Movie Review: Star Wars Episode VII: The Force Awakens
A long time ago, 1977 to be exact, the Star Wars franchise premiered in theaters for the first time, and created a whole new kind of fan base with an incredible trilogy. Then, a little less of a long time ago in 1999 a series of three prequels began to be released ultimately disappointing said fan base. However, today, 16 years later, Star Wars Episode VII: The Force Awakens premiered.
Like a lot of the other fans, many were very afraid for this movie. They knew it had the potential to be great, because it’s Star Wars. But they also knew it had the potential to majorly tank, similar to how the prequels did. Could Star Wars come back with the same energy and quality as the first three?
The answer is: Yes. Yes it can.
The Force Awakens was a beautifully crafted movie that won’t leave dedicated fans disappointed. It brings the spirit of the original trilogy back to life as director J.J. Abrams and the producing team obviously knew what they were doing. This was a movie made for the fans.
All the classic characters make a return in some shape or form, or at least are paid homage to. Han Solo (Harrison Ford) and Chewbacca (voiced by Peter Mayhew) are featured for a large part of the movie, their beloved relationship still in tact. The Millennium Falcon is flying again, with a few extra bumps along the way. Leia (Carrie Fisher) is back, just as badass as she was previously. Even the 90s PowerPoint presentation screen swipe transitions have also made a comeback.
And while it’s incredible to see the familiar faces, the new characters are what make The Force Awakens really succeed. Leading them is Rey (Daisy Ridley), a lonely scavenger who accidentally gets swept into the galactic war by stumbling across BB-8, the movie’s new droid. Rey is strong and powerful, even not often knowing her own power. Ridley’s performance is incredible, particularly in her handling of Rey’s emotions and confusion about her situation, while her friend Finn (John Boyega) is a hilarious character, with an interesting backstory that adds a whole new dimension to the Storm Troopers.
With Finn and Han leading the way, the movie was surprisingly funny. Finn was just a hilarious character and human being, reacting the way a lot of people would if they were thrown in the middle of the conflict of Star Wars. Han’s wit was back, and maybe even stronger than it was in the original trilogy. The classic jokes from the previous movies came back, and all Star Wars fans will be delighted with all the Easter eggs throughout.
Which leads to the downside of The Force Awakens. However something a lot of people wouldn’t consider a downside, but it’s definitely a movie geared towards the pre-existing fans. Meaning, if you’re not a fan of Star Wars, you might not enjoy the movie. So much of it is based on parallels and previous jokes, that any one who hasn’t seen the movies enough to understand them may not understand where it is coming from.
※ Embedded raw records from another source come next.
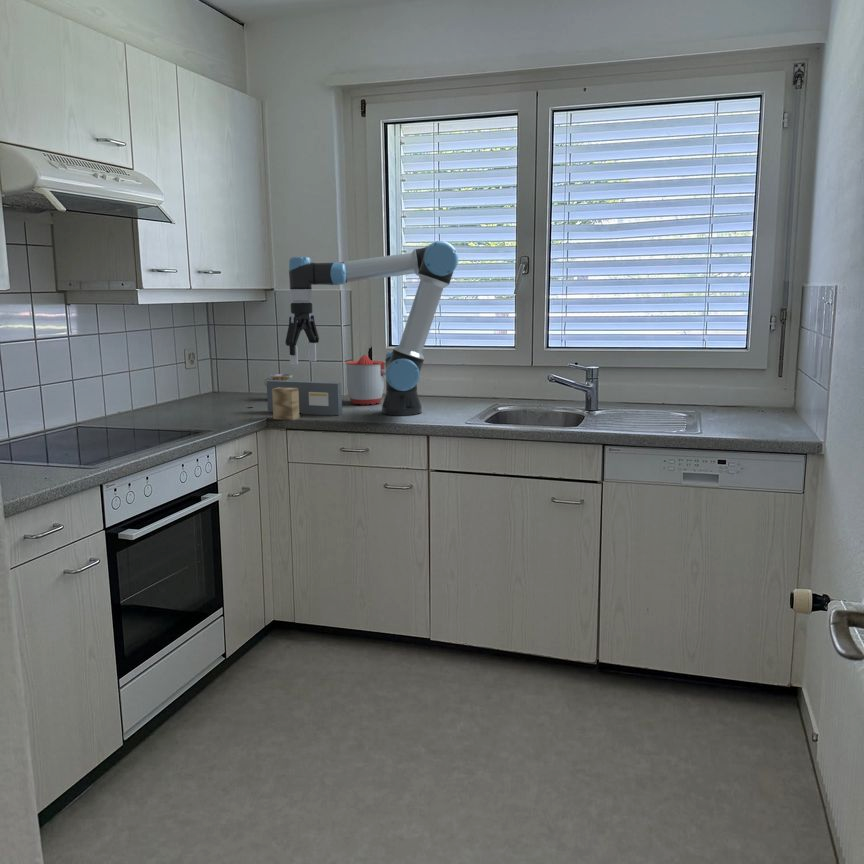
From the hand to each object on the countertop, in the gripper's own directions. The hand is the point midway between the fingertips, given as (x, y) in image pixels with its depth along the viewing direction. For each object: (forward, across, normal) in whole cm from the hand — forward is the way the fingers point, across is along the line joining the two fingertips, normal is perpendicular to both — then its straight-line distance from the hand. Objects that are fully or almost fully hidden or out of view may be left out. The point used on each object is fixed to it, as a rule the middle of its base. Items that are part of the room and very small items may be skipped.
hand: (303, 362), depth 277 cm
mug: (+21, -42, -35) cm, 59 cm away
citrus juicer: (+21, -44, +5) cm, 49 cm away
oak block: (+21, -2, -9) cm, 23 cm away
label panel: (+21, -14, -8) cm, 26 cm away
The movie can still be enjoyed, but any emotional impact and the majority of the comedic effects will be lost on someone who isn’t caught up on the franchise.
But being a fan also has a downside for The Force Awakens. Seeing how it is very heavily based on parallels from the original trilogy, you may be able to guess what’s going to happen about five minutes before it does happen. There are some surprises, but a lot of the plot lines and major events are very similar to those of the previous films. A lot of the iconic cinematography makes a comeback, pushing this trait even further. In the end it doesn’t make the film’s impact any less grand, just a little more anticipated.
However, The Force Awakens succeeds in ways the others never did. The diversity is a lot better, particularly with an African American and a female character having such substantial parts (something that caught a lot of controversy since the film’s original trailer premiered with some fans even calling out the franchise reboot as “racist” towards the largely white washed casts of the previous Star Wars entries.) Another example is Captain Phasma (played by Game of Thrones‘ Gwendoline Christie), a force for The First Order (the Dark Side), a casting choice thought to have been brought about from the negative response from fans after seeing how heavily male to female the original cast list was. The special effects are also incredibly well done, especially in little details like the light sabers. And the production even went back to their original method of using puppets for a lot of the creatures, rather than CGI, which definitely paid off.
The Force Awakens was wonderfully made, well acted, and well directed, but most importantly, it brings back the spirit of the original movies. It’s a clear reminder of just how powerful Star Wars is, and what it means to so many people. The original trilogy started the fan base with one generation, then added even more with the prequels. This movie will bring back all those fans, and add a whole new generation.
Only a year and a half to wait until Episode VIII…. May the Force be with you.